**Instrucciones de la tarea**. Continúa el texto sobre el lugar del sagrario en las iglesias a partir de su última frase.

**Fragmento del documento**.
┄┄┄┄┄┄┄┄┄┄

He
traducido para el blog este interesante artículo del escritor y comunicador
italiano Aldo Maria Valli. Versa sobre la importancia que tiene para la fe de los
fieles la centralidad del Sagrario o Tabernáculo en nuestras iglesias. Las columnas
de Valli suelen estar salpicadas de una sutil ironía, encierran intuiciones profundas
y contienen una saludable dosis de sentido común. Esta mezcla las vuelve
particularmente atractivas y sugerentes.
POR FAVOR, DEVUÉLVANNOS LOS TABERNÁCULOS
Aldo Maria Valli
N
|
o
sé si os sucede también a vosotros. Cuando entro en una iglesia, cada vez me
cuesta más encontrar dónde está el sagrario. Tengo que buscarlo, como en una
búsqueda del tesoro. Y a veces no me parece justo.
Así
como la imaginación de los arquitectos se entrega a diseñar y edificar iglesias
que parecen cualquier cosa menos iglesias católicas (pueden estar muy bien como
espacios deportivos o como salas protestantes, pero no como lugares de culto
católicos), del mismo modo los diseñadores de interiores, presos de un deseo
incontrolable de novedad y cambio, mueven el tabernáculo a los rincones más
extraños y a veces más escondidos.
Ahora
bien, soy consciente de no tener ojos de halcón. Soy miope; y cuando vengo de
la luz de afuera, necesito un poco de tiempo para adaptarme a la penumbra de la
iglesia. Pero por lo general no se trata de una cuestión de mala visión o
escasa luminosidad. En muchas iglesias, desafortunadamente, el tabernáculo está
en lugares inverosímiles, como si no fuera el dueño de la casa, como si se
quisiera esconderlo como se hace con alguien de quien se está un poco
avergonzado.
También
me ha sucedido hoy. Entro y no veo. Está bien, me digo, serán los ojos. Miro,
observo; y no lo encuentro. Es que el tabernáculo no está allí. O, al menos, no
está donde debería estar. Está desplazado hacia un lado, muy lejos, sin la luz
roja, escondido dentro de una especie de jaula de acero. Porque también hay que
decir esto: mientras más marginado se coloca, el tabernáculo, como objeto, se
vuelve más extraño y adopta formas inverosímiles y absurdas.
Conforme; después de la reforma conciliar, con el altar y el celebrante vueltos
hacia la asamblea, el tabernáculo ya no puede estar más sobre la mesa. Pero,
¿queremos decirlo claramente? En el presbiterio, el tabernáculo tiene que
permanecer en el centro, porque su contenido es el centro de todo. Al centro no
puede estar la sede, que a veces parece un trono del celebrante. Yo no quiero
adorar una silla. No, al centro tiene que estar el tabernáculo, la casa de
nuestro Señor. Porque tabernáculo significa casa pequeña y el entero edificio
de la iglesia, visto con atención, no es más que un lugar construido para
recibir y proteger aquella pequeña casa con su contenido infinitamente grande.

┄┄┄┄┄┄┄┄┄┄

**Datos proporcionados**.
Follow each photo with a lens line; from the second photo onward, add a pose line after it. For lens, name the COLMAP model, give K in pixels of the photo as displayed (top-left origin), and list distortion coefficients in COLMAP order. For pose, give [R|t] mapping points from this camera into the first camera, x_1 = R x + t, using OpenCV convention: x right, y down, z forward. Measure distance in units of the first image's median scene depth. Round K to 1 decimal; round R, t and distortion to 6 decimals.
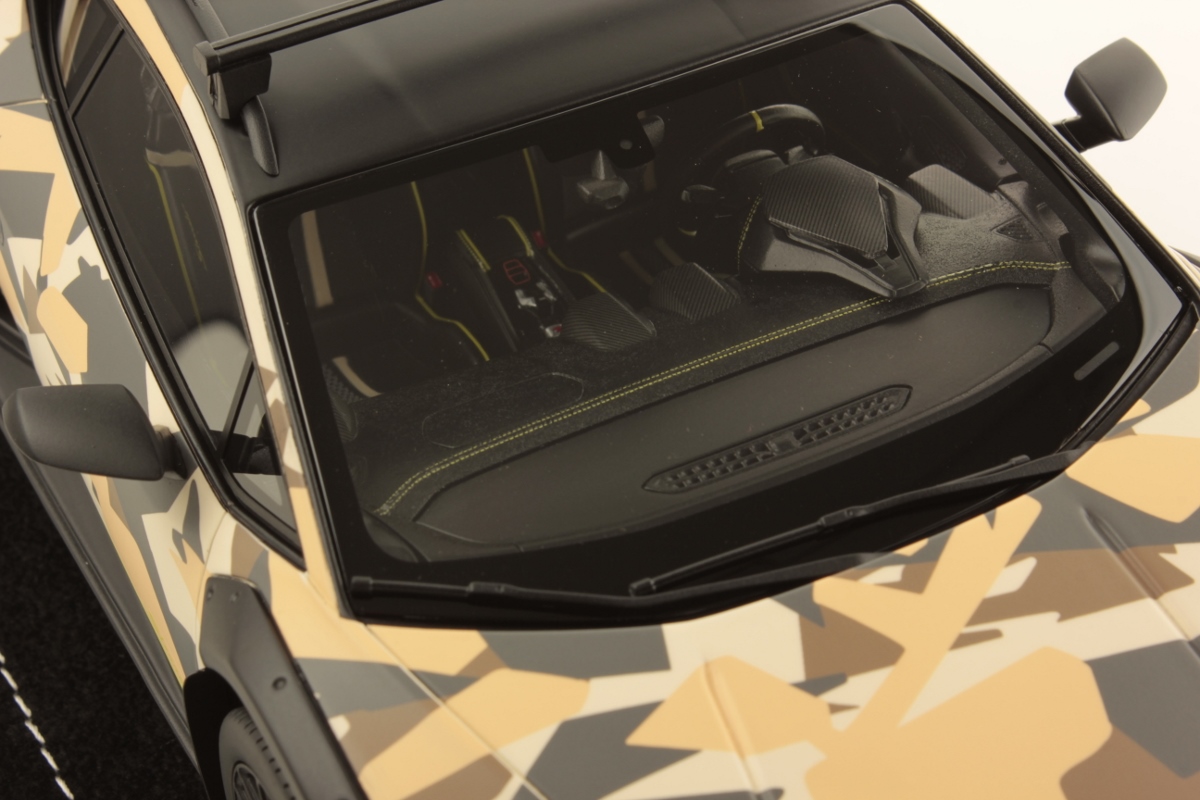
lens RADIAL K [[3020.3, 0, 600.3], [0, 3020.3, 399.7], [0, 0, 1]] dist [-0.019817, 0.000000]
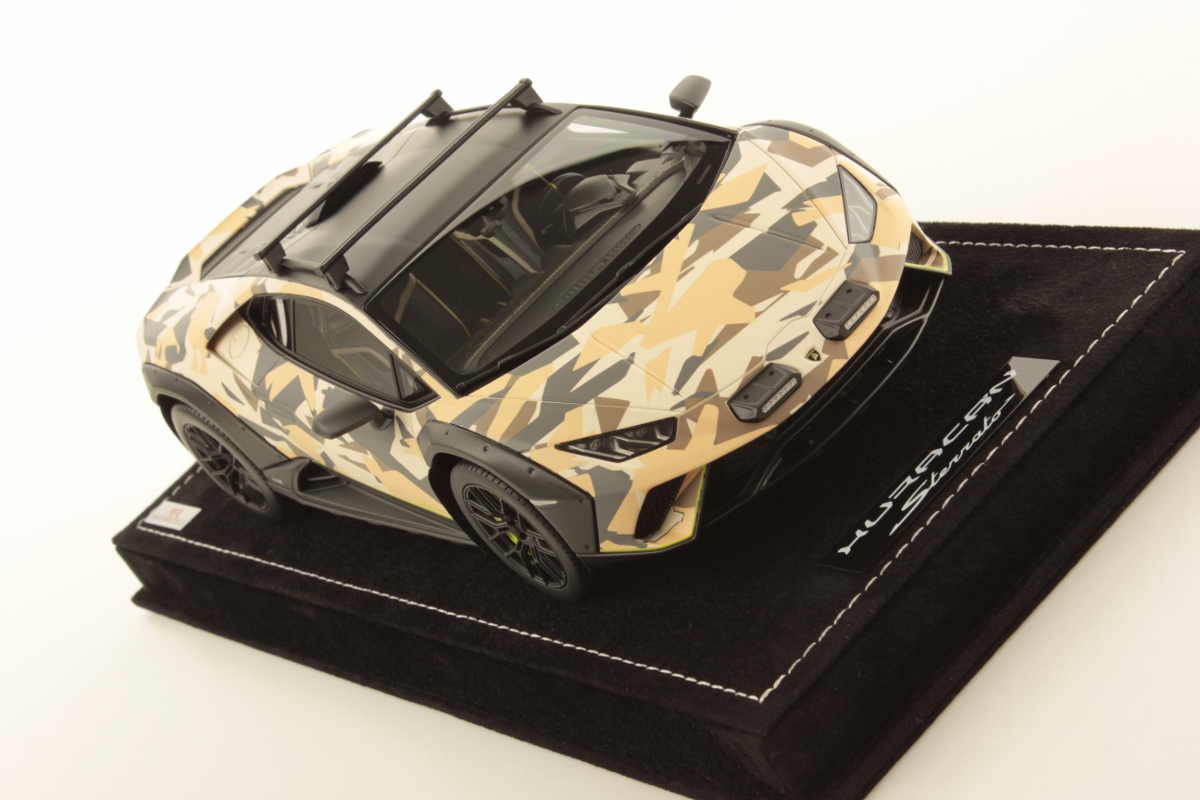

┄┄┄┄┄┄┄┄┄┄

**Resultado obtenido**.
Sé
que en este punto personas muy expertas encontrarán el modo de explicar que
«sí, pero..., está bien..., sin embargo...». No. Pido que el tabernáculo vuelva
a colocarse en el centro, que sea inmediatamente identificable, que tenga su pequeña
luz roja bien clara, que le sea dado el
honor que se merece. Y que el fiel no deba jugar a buscar el tesoro para descubrir
dónde está. Porque cuando entras en un lugar, es el dueño de casa el que sale a
tu encuentro, y no tú el que deba ponerse a buscarlo por las habitaciones.
¿Sabéis
cuál es mi duda? Que quien coloca el tabernáculo en los costados no crea en el
fondo que allí está la presencia real de Jesús. De lo contrario no se explica
una elección semejante. Si sabes que Jesús está allí, si crees que aquella es
su santa casa, te surge natural ponerlo en el centro.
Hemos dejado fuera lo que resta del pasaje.